As my feet metaphorically sank deeper into the Carolina red clay, I asked myself, “What can I do here that I never would have done back home?” The two answers I came up with were clogging and quilting, and I jumped into both with a passion. After a year of clogging lessons, I joined a clog team. Didn’t last long, but it was great fun.
Quilting took a deeper hold. Every Thursday I joined a group of white-haired ladies at the Central Methodist Church for a morning of quilting and gossip, emphasis on the latter. After studying at the Asheville Art Museum, I became a teacher myself. My focus was on piecing traditional patterns like Log Cabin, Double Wedding Ring, or Rose of Sharon, another link with Sodom and the North Carolina mountain culture.
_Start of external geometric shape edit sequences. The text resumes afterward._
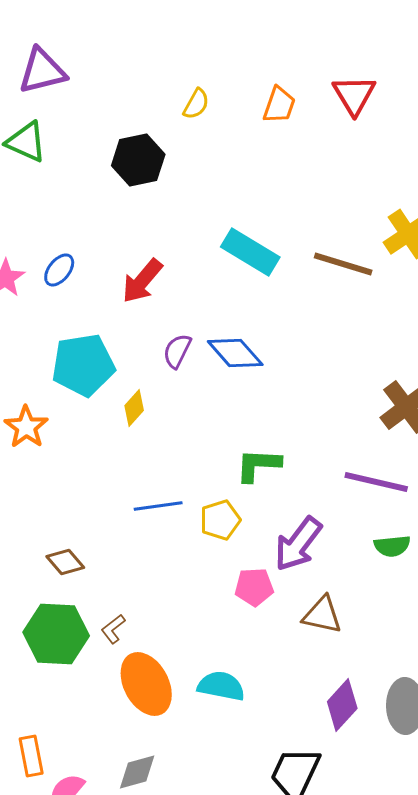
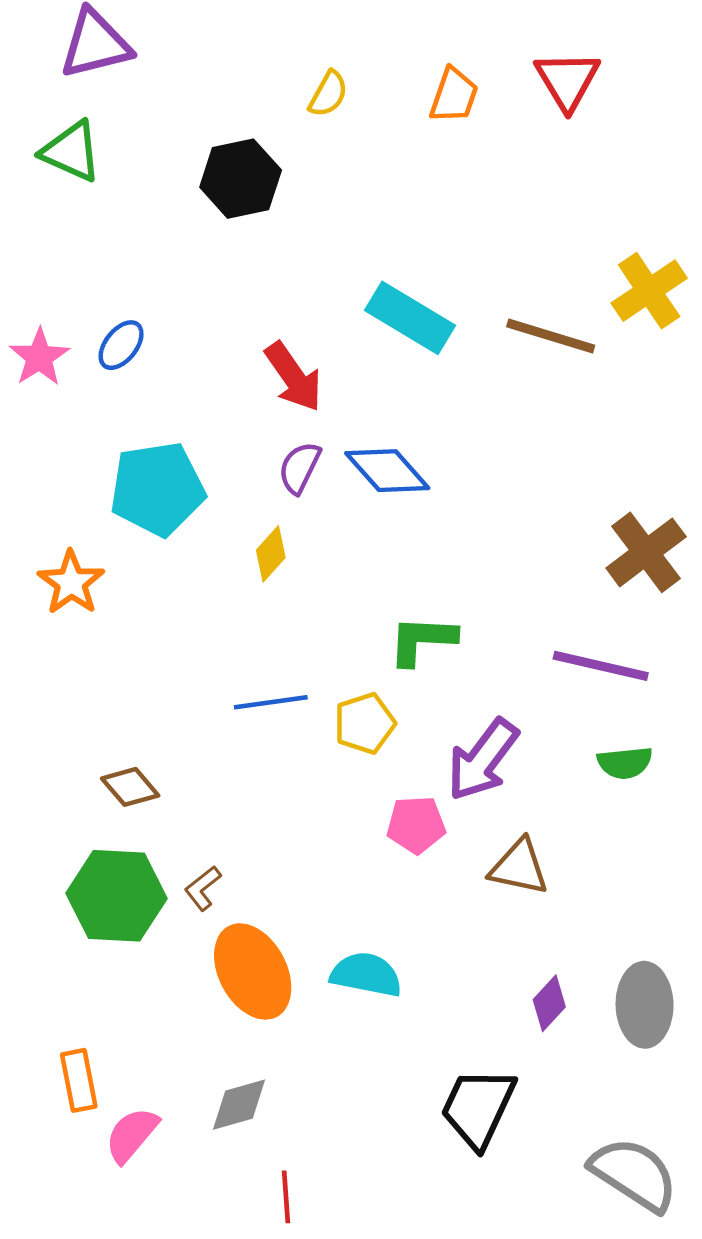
red arrow: (142, 281) -> (294, 377), moved, turned -75
yellow diamond: (134, 408) -> (271, 554), moved
purple diamond: (342, 705) -> (549, 1003), size x0.7

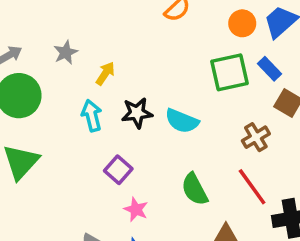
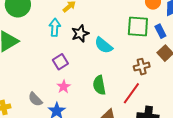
black star: (137, 113) -> (80, 34), turned -30
red line: (252, 187) -> (131, 93), turned 55

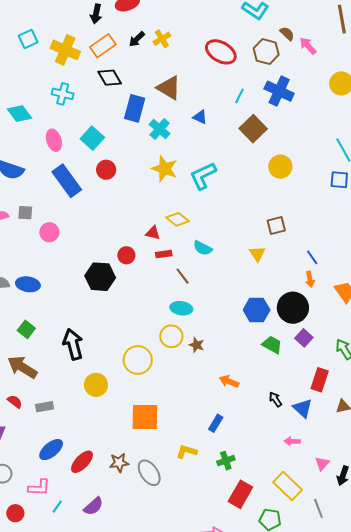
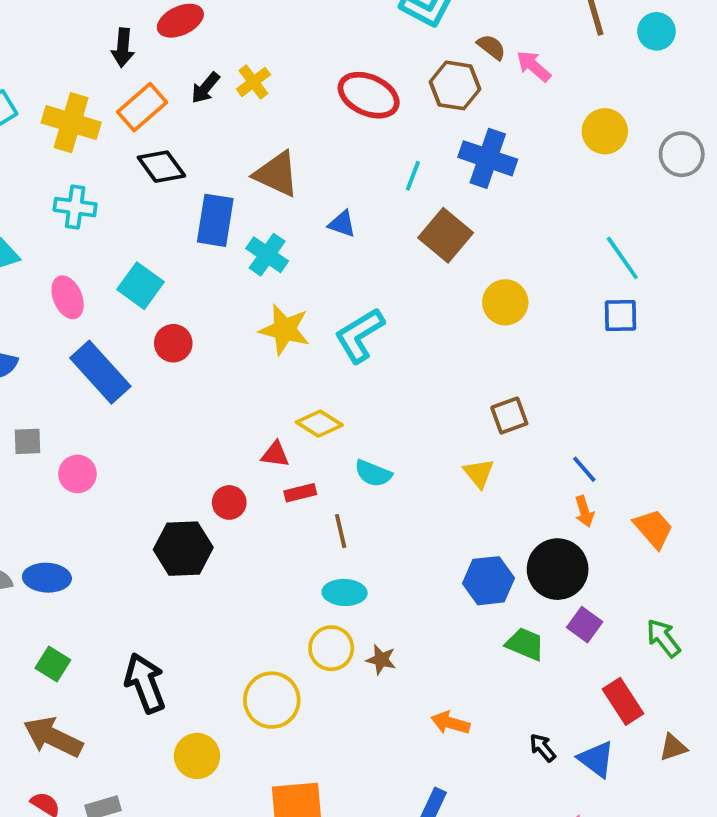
brown line: (183, 276) -> (341, 531), turned 30
red rectangle: (320, 380) -> (623, 701), turned -45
Over the years, David and I made good friends with both Asheville natives and transplants like us. We bought a tiny house and became the parents of a son, Zeb and a daughter, Sara Jane. David’s music career blossomed. The volunteer purple and yellow irises bloomed in our yard every spring, Elvis gyrated at the Civic Center, and I was still skinny. What more could we ask for?
As Zeb and Sara Jane grew, our tiny house gave way to our dream house with plenty of room. We moved in, ready for adventure, but life had other plans. Two days into our new life, Sara and I were in a car accident. She died from her injuries five days later. So did our innocence that we were charmed, part of the fortunate few.
We buried Sara Jane at Riverside Cemetery with a pink granite heart to mark her grave and the spot where “normal” life took on a new meaning.
It’s been more than four decades since I said goodbye to Santa Barbara and moved into that sweltering attic. Asheville is now a vibrant town with an abundance of artistic and musical creativity. David was right to follow his dream. He became a Grammy Award-winning banjo player and respected keeper of North Carolina’s musical tradition. I was right to trust my heart and venture into the unknown. I even garnered a Grammy of my own. That North Carolina puzzle piece now fits me perfectly.
Many of the old-timers in Sodom, including Dellie, have passed on. Weeds surround the old tobacco barn, Sheila Kay took Dellie’s place as the lady of the ballads, and most of the dogs in the hollows look like Nasty. I still enjoy an icy dope and tote my own pokes to Whole Foods.
A friend recently asked me, “If anything happened to David, would you go back to California?” Without a moment’s hesitation, I replied, “And leave my home? No way.”